• [WORK TO COMPLETE] Format the lines of the material below as a JSON list of strings, one string per line, leaving out blank lines, starting at the line that contains "pose: elev=33.0 azim=189.2" and stopping after the line that contains "Dot at: (164, 142)".

• [MATERIAL PROVIDED]
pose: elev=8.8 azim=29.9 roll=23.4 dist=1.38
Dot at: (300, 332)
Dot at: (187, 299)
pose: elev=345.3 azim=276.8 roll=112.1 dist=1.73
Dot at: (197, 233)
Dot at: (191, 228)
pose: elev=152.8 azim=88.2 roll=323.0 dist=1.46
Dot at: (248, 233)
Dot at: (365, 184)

==

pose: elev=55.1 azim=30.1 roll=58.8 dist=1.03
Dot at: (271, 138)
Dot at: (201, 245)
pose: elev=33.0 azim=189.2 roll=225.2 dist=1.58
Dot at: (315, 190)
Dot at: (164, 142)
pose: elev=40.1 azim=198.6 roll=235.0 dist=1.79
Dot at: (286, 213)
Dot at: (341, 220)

* * *

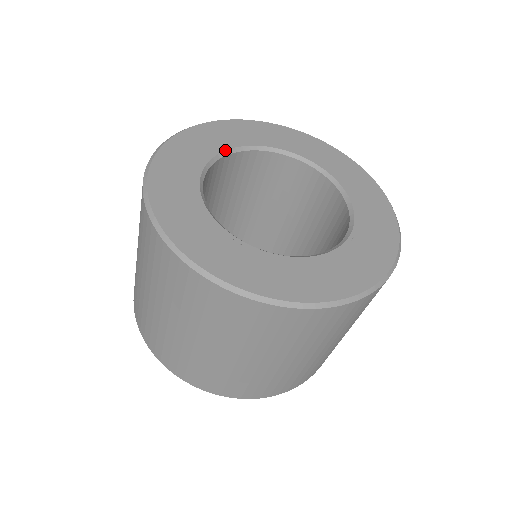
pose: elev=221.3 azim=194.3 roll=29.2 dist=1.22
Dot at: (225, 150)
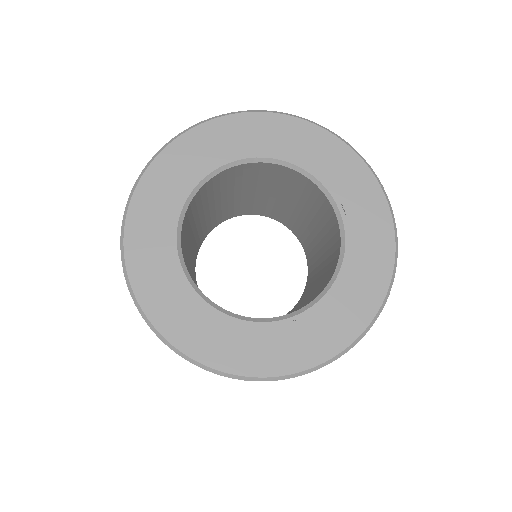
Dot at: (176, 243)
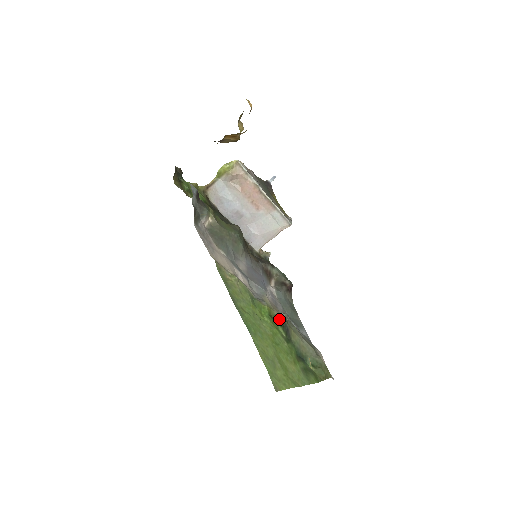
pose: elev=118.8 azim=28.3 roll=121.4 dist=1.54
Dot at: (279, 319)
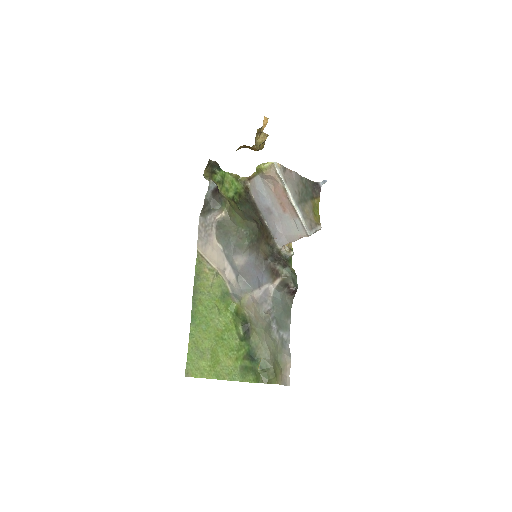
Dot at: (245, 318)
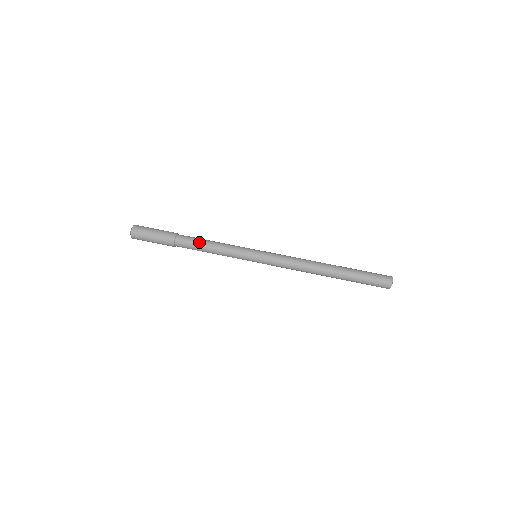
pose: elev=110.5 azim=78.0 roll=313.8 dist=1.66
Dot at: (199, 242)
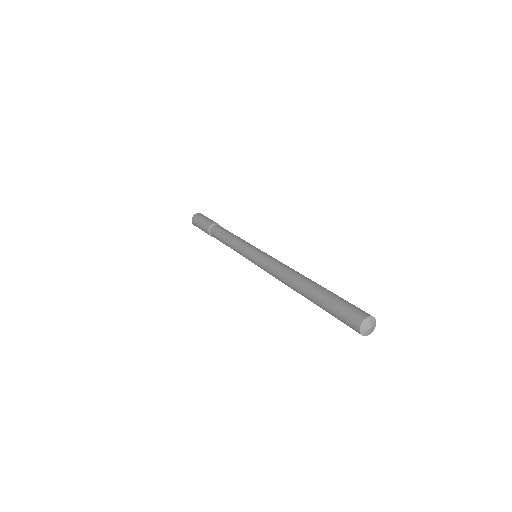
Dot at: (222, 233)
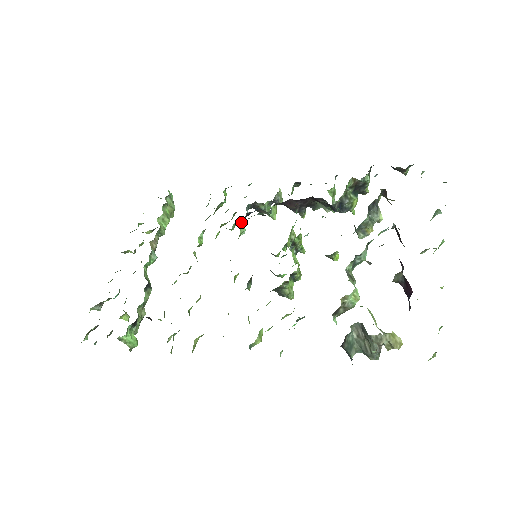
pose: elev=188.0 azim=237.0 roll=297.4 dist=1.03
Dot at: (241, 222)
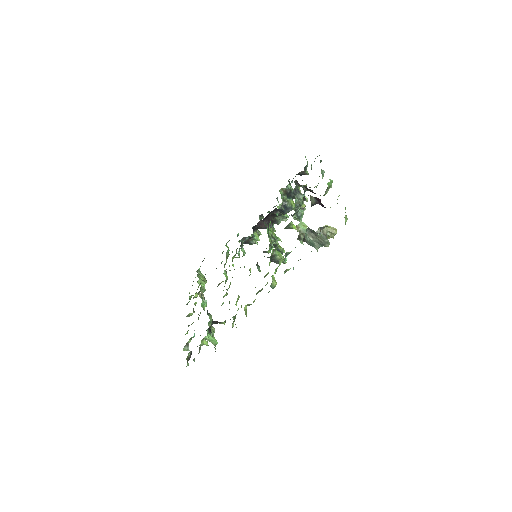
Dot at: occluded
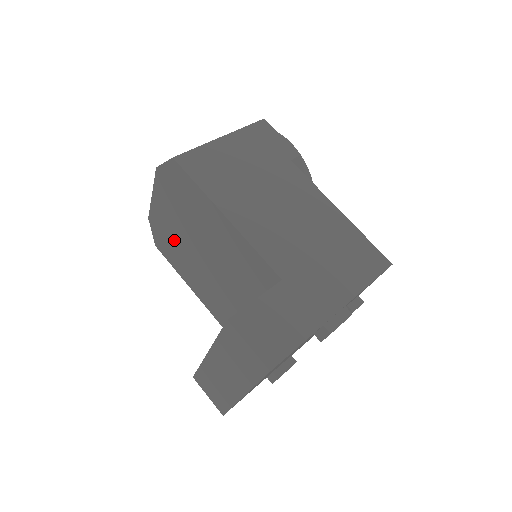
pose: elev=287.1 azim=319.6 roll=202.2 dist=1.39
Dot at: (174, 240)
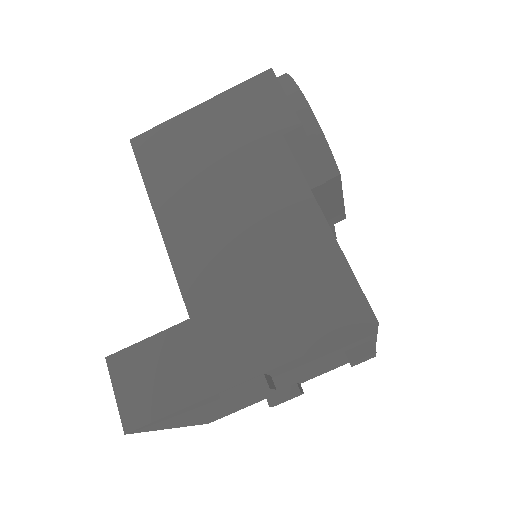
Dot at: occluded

• [ANSWER FOR THE TASK]
[
  "pose: elev=33.0 azim=189.2 roll=225.2 dist=1.58",
  "Dot at: (315, 190)",
  "Dot at: (164, 142)"
]